In other words, the economy is moving into deep depression with zero growth in the private sector. So how can the Keynesian-inspired government bail-out plan revive the Japanese economy? Attempts to avert slumps by increased public spending have never yet been effective in a contracting economy. It failed to revive the American economy in the depression of the 1930s in spite of schemes such as the Boulder Dam under the New Deal. There are many similarities between the 1929 crash in the USA and the crash that is beginning now in Japan where the Nikkei Dow has lost over 60 percent of its value. The instability of the Japanese banking sector bears some comparison with the state of the American prior to Roosevelt closing them.

The socialist analysis, using the scientific Marxist economic approach, shows that this proposed solution (or any like it that are propounded by the Labour Party) is doomed to failure. The world depression that today engulfs all countries in varying stages, and the human tragedies that go with it of which the Osaka incident is but one example, are inherent contradictions of the capitalist system whether market-orientated or state “controlled” and cannot be solved by tinkering about with government finances.
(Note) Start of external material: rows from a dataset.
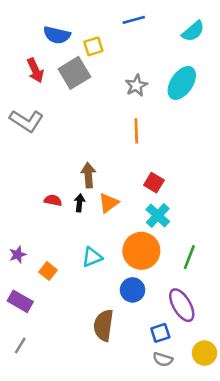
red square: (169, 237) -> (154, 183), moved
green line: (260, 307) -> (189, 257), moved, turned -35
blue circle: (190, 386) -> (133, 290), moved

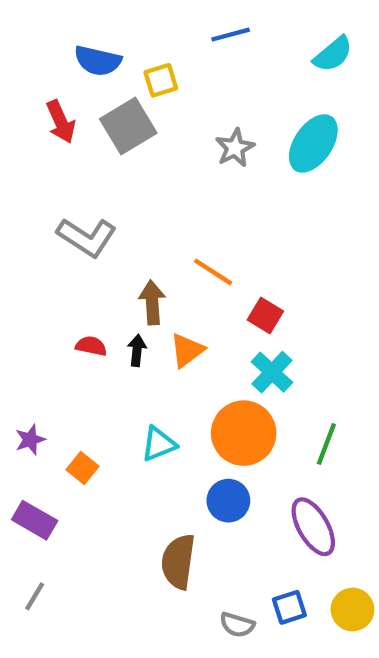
gray L-shape: (27, 121) -> (87, 237), moved
orange line: (136, 131) -> (213, 272), moved, turned -55
blue square: (160, 333) -> (289, 607), moved
gray semicircle: (163, 359) -> (237, 625), moved

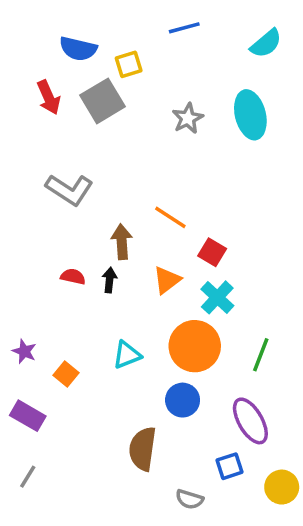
cyan ellipse: (313, 143) -> (250, 115), turned -48
orange triangle: (187, 350) -> (167, 280), moved
purple star: (30, 440) -> (24, 351), turned -30
blue square: (289, 607) -> (230, 466), moved

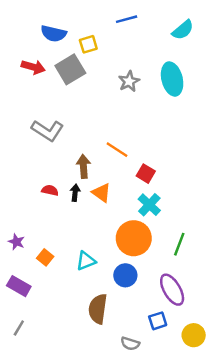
red arrow: (49, 97) -> (33, 67), turned -50
orange triangle: (167, 280) -> (101, 193), moved, turned -48
cyan triangle: (127, 355) -> (86, 261), moved

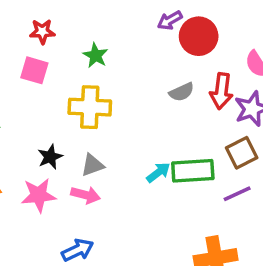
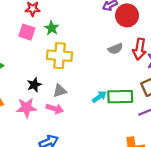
green star: (96, 55) -> (52, 28), moved

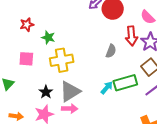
pink square: (27, 32) -> (26, 59), moved
gray semicircle: (115, 49) -> (111, 51), moved, turned -32
gray triangle: (60, 91) -> (70, 92), size x1.6

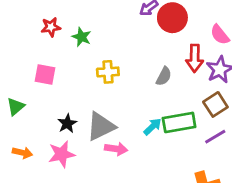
green star: (48, 37) -> (82, 37), moved
yellow cross: (62, 60) -> (108, 72), moved, size x0.7
pink arrow: (70, 109) -> (116, 149), moved

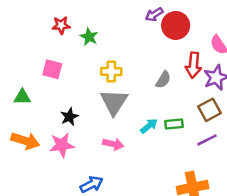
green triangle: (16, 107) -> (22, 97), turned 36
green rectangle: (179, 122) -> (174, 124), size x0.6
gray triangle: (101, 126) -> (114, 102), moved, turned -36
orange arrow: (22, 153) -> (25, 141), size x1.5

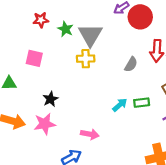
gray triangle: (114, 102) -> (90, 35), moved
pink arrow: (113, 144) -> (90, 134), moved

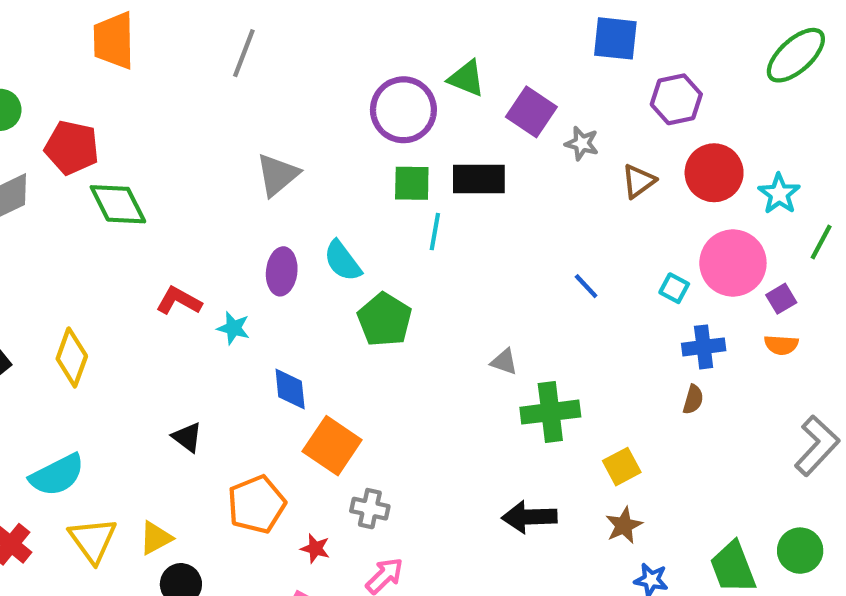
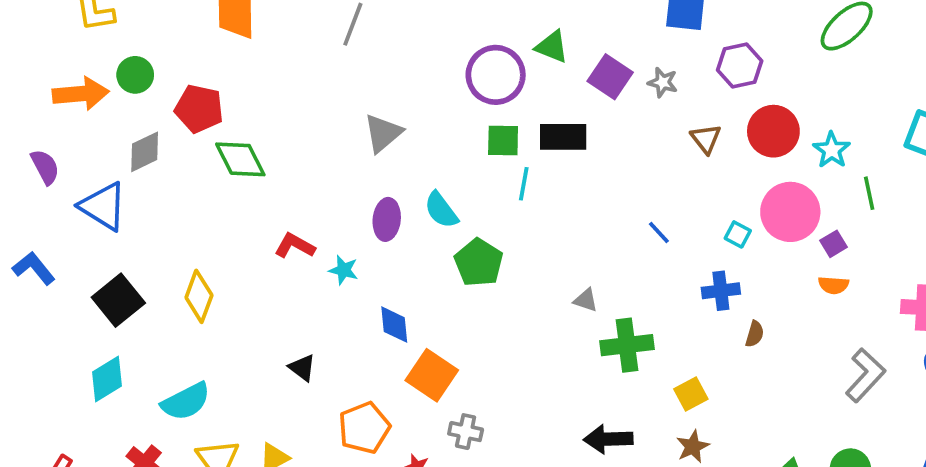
gray star: (582, 143) -> (663, 82), moved
brown triangle: (638, 181) -> (706, 139), turned -32
green line: (821, 242) -> (869, 193), turned -40
blue cross: (704, 347) -> (721, 291), moved

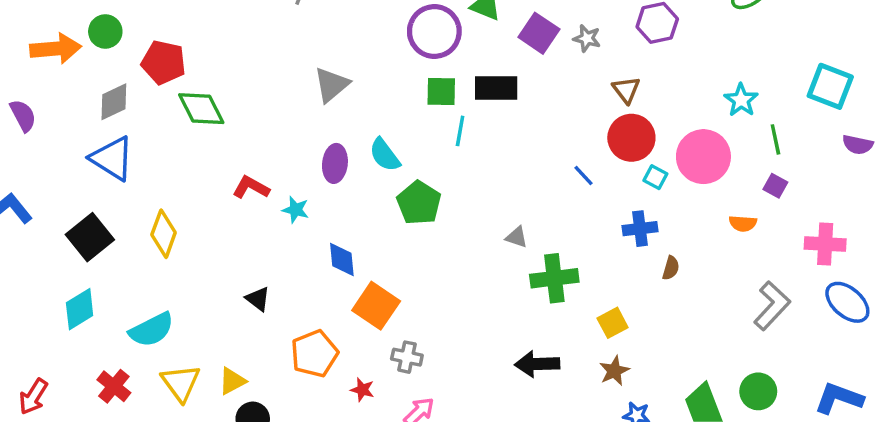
red circle: (773, 131) -> (631, 138), moved
blue triangle: (103, 206) -> (112, 158), moved
purple square: (833, 244) -> (775, 186), moved, turned -30

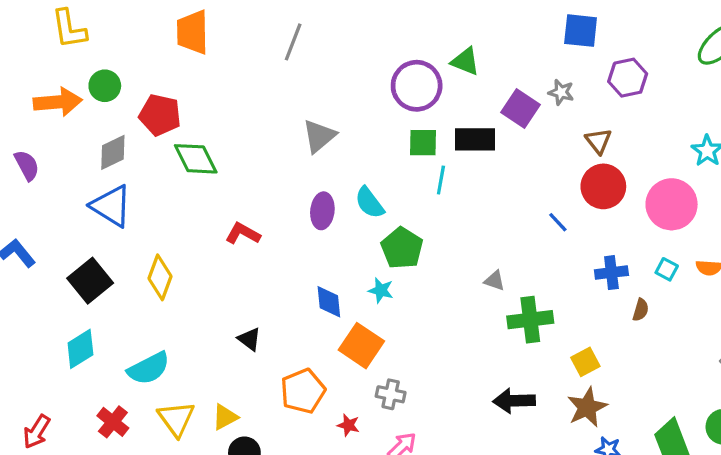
purple square: (539, 33) -> (521, 109), moved
cyan square: (655, 177) -> (667, 269), moved
cyan star: (296, 210) -> (381, 290), moved
brown star: (614, 371) -> (587, 407), size x1.4

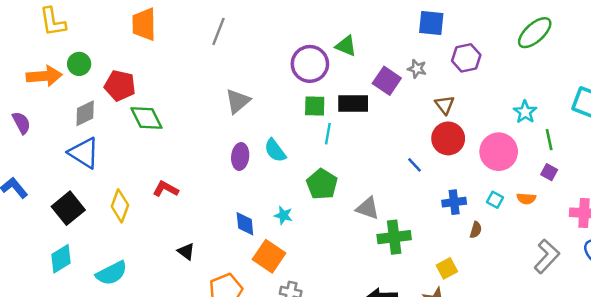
red L-shape: (243, 234) -> (166, 189), moved
green pentagon: (402, 248) -> (322, 184), moved
gray triangle: (495, 281) -> (368, 208), size x1.5
yellow square: (585, 362) -> (447, 268), moved

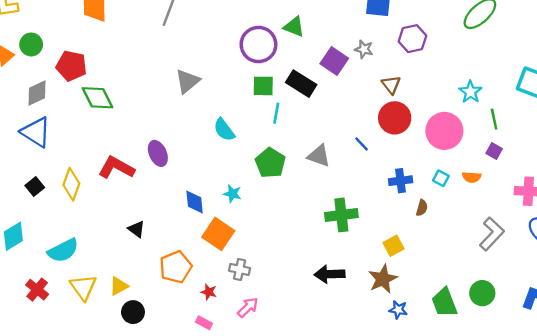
black rectangle: (353, 104) -> (301, 84), turned 32
purple ellipse: (240, 156) -> (158, 153), moved, turned -30
red L-shape: (166, 189) -> (116, 168), size x1.4
black square: (68, 208) -> (35, 187), moved, size x0.6
gray triangle: (368, 208) -> (319, 156), moved

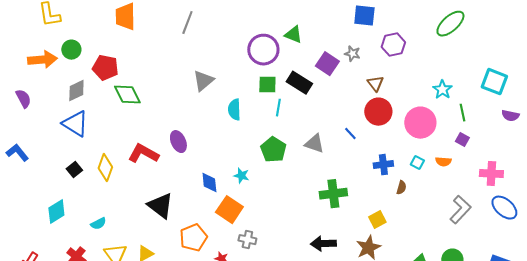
cyan semicircle: (224, 130) -> (234, 110), moved, turned 35
black triangle: (137, 229) -> (160, 206), size x1.8
cyan semicircle: (63, 251) -> (98, 224), size x0.6

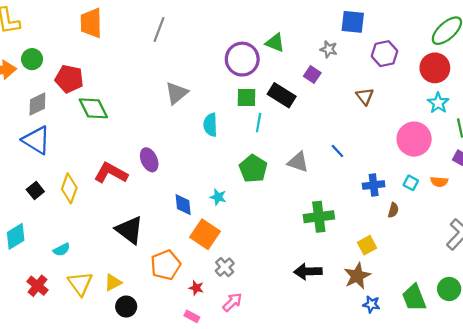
gray star: (352, 54) -> (329, 49), moved
purple square: (327, 64) -> (312, 74), size x0.7
red circle: (378, 112) -> (435, 68), moved
gray cross: (247, 240) -> (225, 267), turned 36

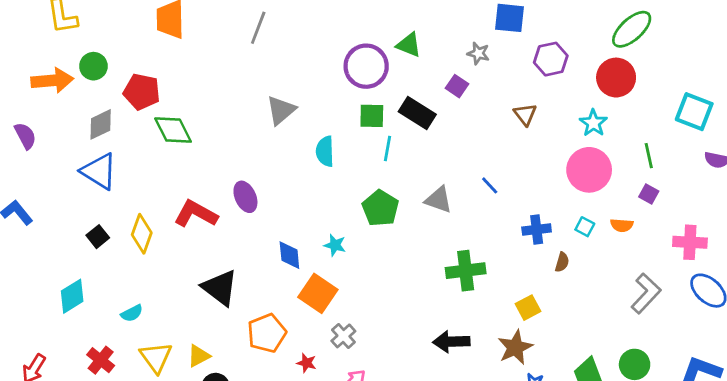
cyan star: (438, 103) -> (593, 123), moved

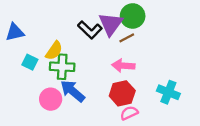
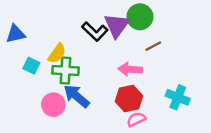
brown line: (127, 38) -> (153, 46), moved

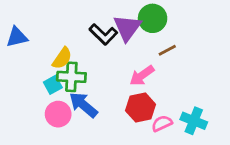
cyan square: (31, 66) -> (53, 85), moved, turned 35
pink arrow: (130, 69) -> (142, 76), turned -40
cyan cross: (178, 97) -> (194, 121), moved
pink semicircle: (136, 119) -> (162, 123), moved

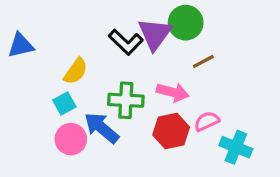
pink arrow: (142, 76) -> (173, 92), turned -130
green cross: (71, 77) -> (126, 100), moved
pink semicircle: (162, 123) -> (207, 121), moved

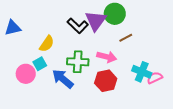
pink semicircle: (207, 121) -> (155, 78), moved
pink circle: (71, 139) -> (26, 74), moved
cyan cross: (236, 147) -> (142, 72), moved

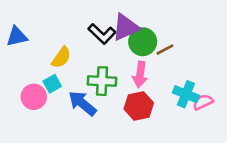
green circle: (115, 14) -> (143, 42), moved
purple triangle: (96, 21) -> (126, 27), turned 30
pink arrow: (107, 57) -> (140, 74), turned 84

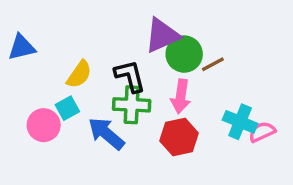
black L-shape: (102, 34) -> (130, 76), moved, turned -148

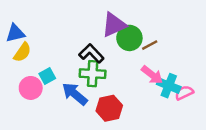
yellow semicircle: (79, 74) -> (22, 52), moved
black L-shape: (130, 76) -> (91, 53), turned -30
pink arrow: (181, 96) -> (152, 75), moved, turned -60
red hexagon: (179, 137) -> (109, 108), moved

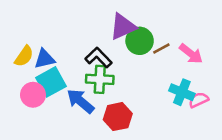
blue triangle: (15, 33) -> (45, 59), moved
pink arrow: (152, 75) -> (191, 54), moved
cyan square: (47, 76) -> (51, 82), size x1.6

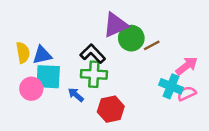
pink arrow: (191, 54) -> (187, 66), moved, turned -75
yellow semicircle: (24, 56) -> (23, 53), turned -45
cyan square: (51, 82) -> (48, 77), turned 32
blue arrow: (80, 101) -> (76, 95), size x0.6

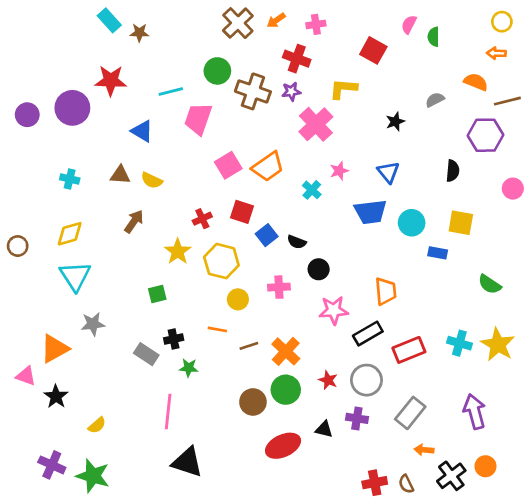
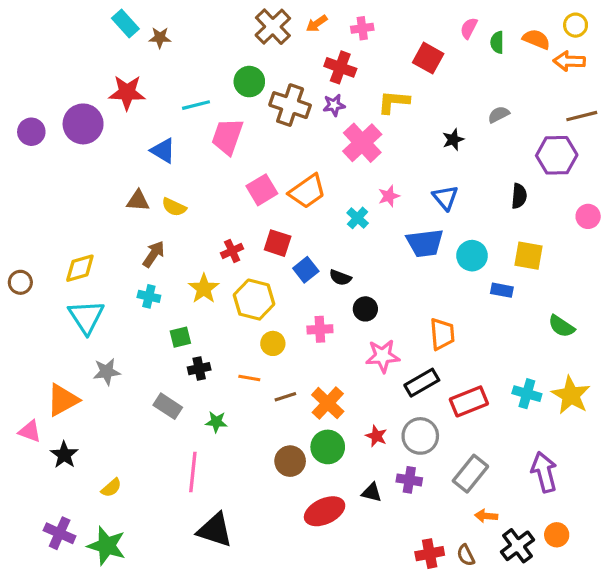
orange arrow: (496, 53) -> (569, 61), size x1.4
orange semicircle: (476, 82) -> (536, 39), moved
cyan cross: (70, 179) -> (149, 296), moved
black cross: (174, 339) -> (199, 369), moved

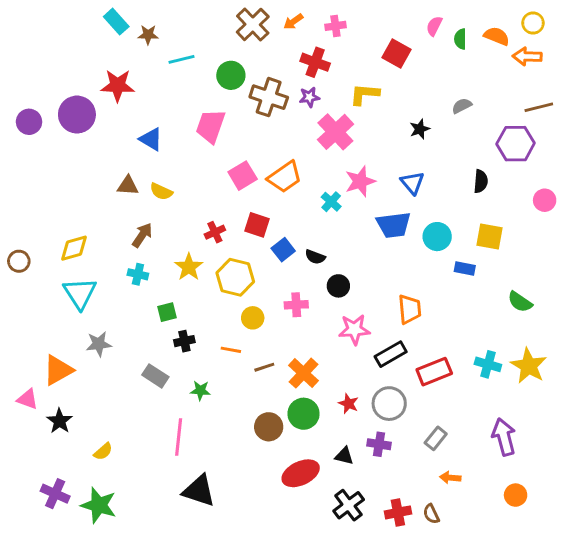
cyan line: (196, 105) -> (182, 59), moved
pink star: (389, 196) -> (360, 181), size x1.5
gray rectangle: (470, 474) -> (436, 438), size x0.7
black cross: (517, 546) -> (349, 505), moved

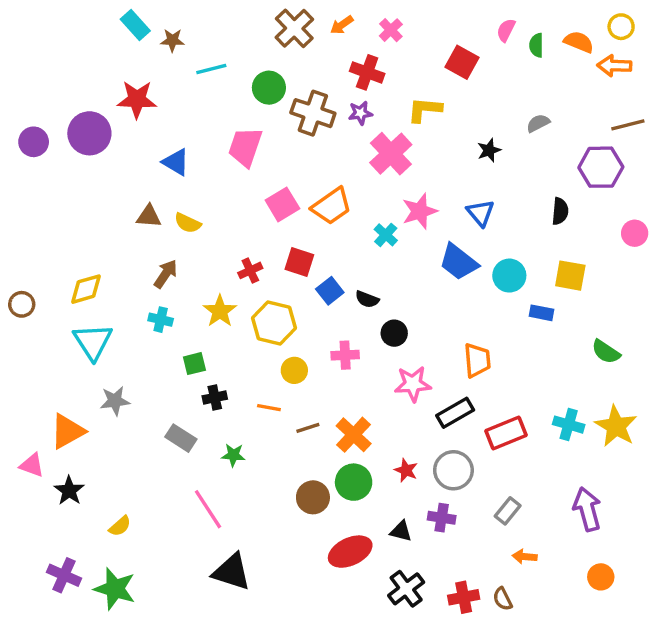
pink cross: (335, 26) -> (391, 30), turned -36
blue trapezoid: (394, 225) -> (459, 262), turned 45
pink line: (179, 437) -> (208, 509), turned -39

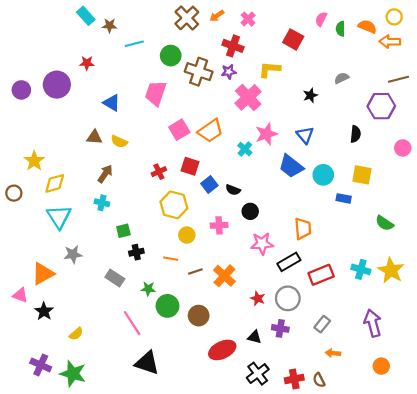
red star: (137, 99) -> (87, 63), size x0.6
yellow star: (220, 311) -> (34, 161), moved
green circle: (354, 482) -> (167, 306), moved

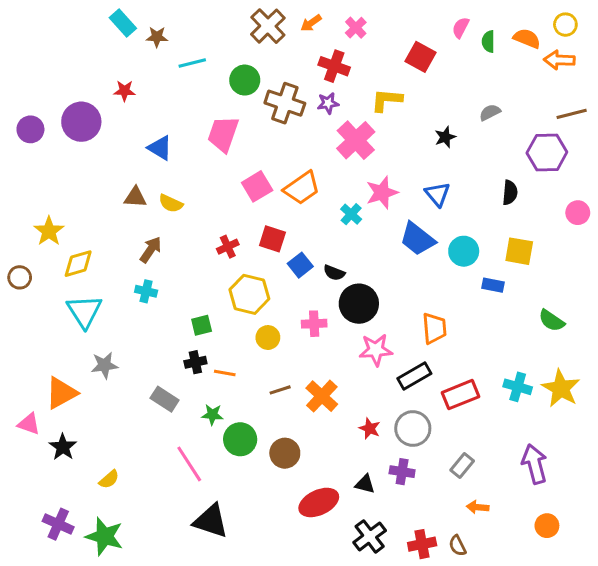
black circle: (250, 211) -> (359, 304), size x1.6
green square: (123, 231) -> (202, 325), moved
orange line: (171, 259) -> (225, 373), moved

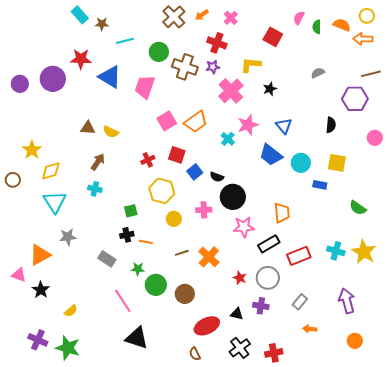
red star: (124, 91) -> (81, 59), size x1.5
black star: (445, 137) -> (270, 89), moved
blue triangle: (160, 148) -> (110, 77), moved, size x1.4
brown semicircle: (458, 546) -> (195, 354), moved

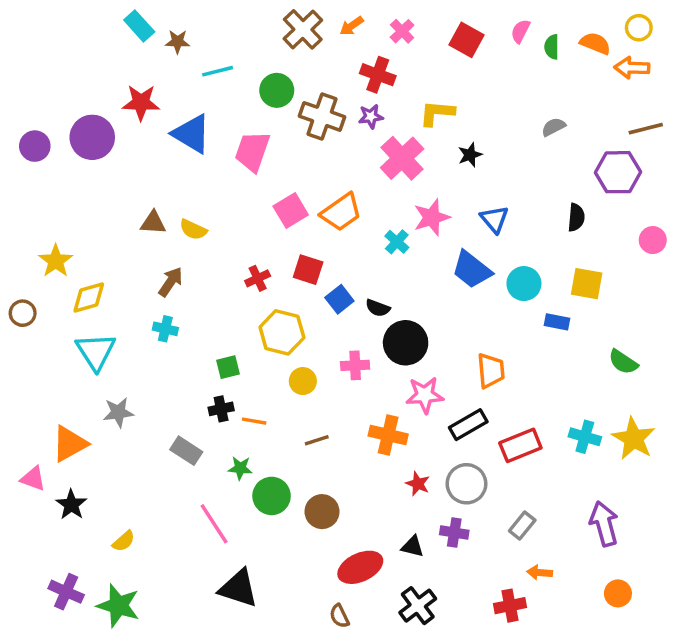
red square: (273, 37) -> (466, 40), moved
orange cross: (209, 257) -> (388, 435), moved, turned -30
red cross: (274, 353) -> (510, 606), moved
But Japan may prove to be different in one sense, namely that the depression may reach depths not seen in previous ones as the huge mountain of debt is liquidated. The world depression is causing contraction in the Japanese economy and is exposing the phoney myth of permanent Japanese social tranquillity between workers and employers. The economic sun is no longer rising in the East. It is sinking and taking Keynesian theory with it.